START INFORMATION

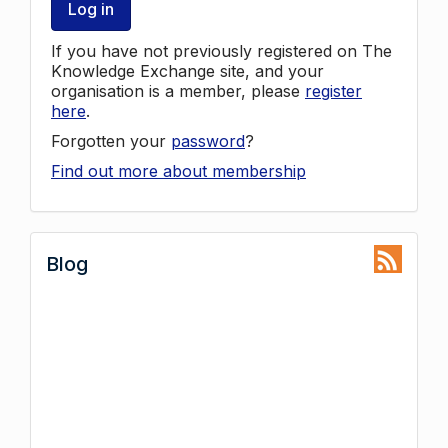
Log in
If you have not previously registered on The
Knowledge Exchange site, and your
organisation is a member, please
register
here
.
Forgotten your
password
?
Find out more about membership
Blog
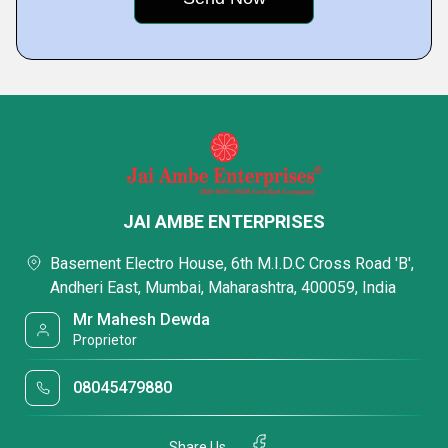
JAI AMBE ENTERPRISES
Basement Electro House, 6th M.I.D.C Cross Road 'B',
Andheri East, Mumbai, Maharashtra, 400059, India
Mr Mahesh Dewda
Proprietor
08045479880
Share Us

END INFORMATION

» **INSTRUCTIONS FOR THE TASK**: Can you rewrite the text from these records with "Proprietor" replaced by "Owner" and nothing else altered? Leave the pictures out of your answer.

» **RESPONSE TO THE TASK**:
Log in
If you have not previously registered on The
Knowledge Exchange site, and your
organisation is a member, please
register
here
.
Forgotten your
password
?
Find out more about membership
Blog
JAI AMBE ENTERPRISES
Basement Electro House, 6th M.I.D.C Cross Road 'B',
Andheri East, Mumbai, Maharashtra, 400059, India
Mr Mahesh Dewda
Owner
08045479880
Share Us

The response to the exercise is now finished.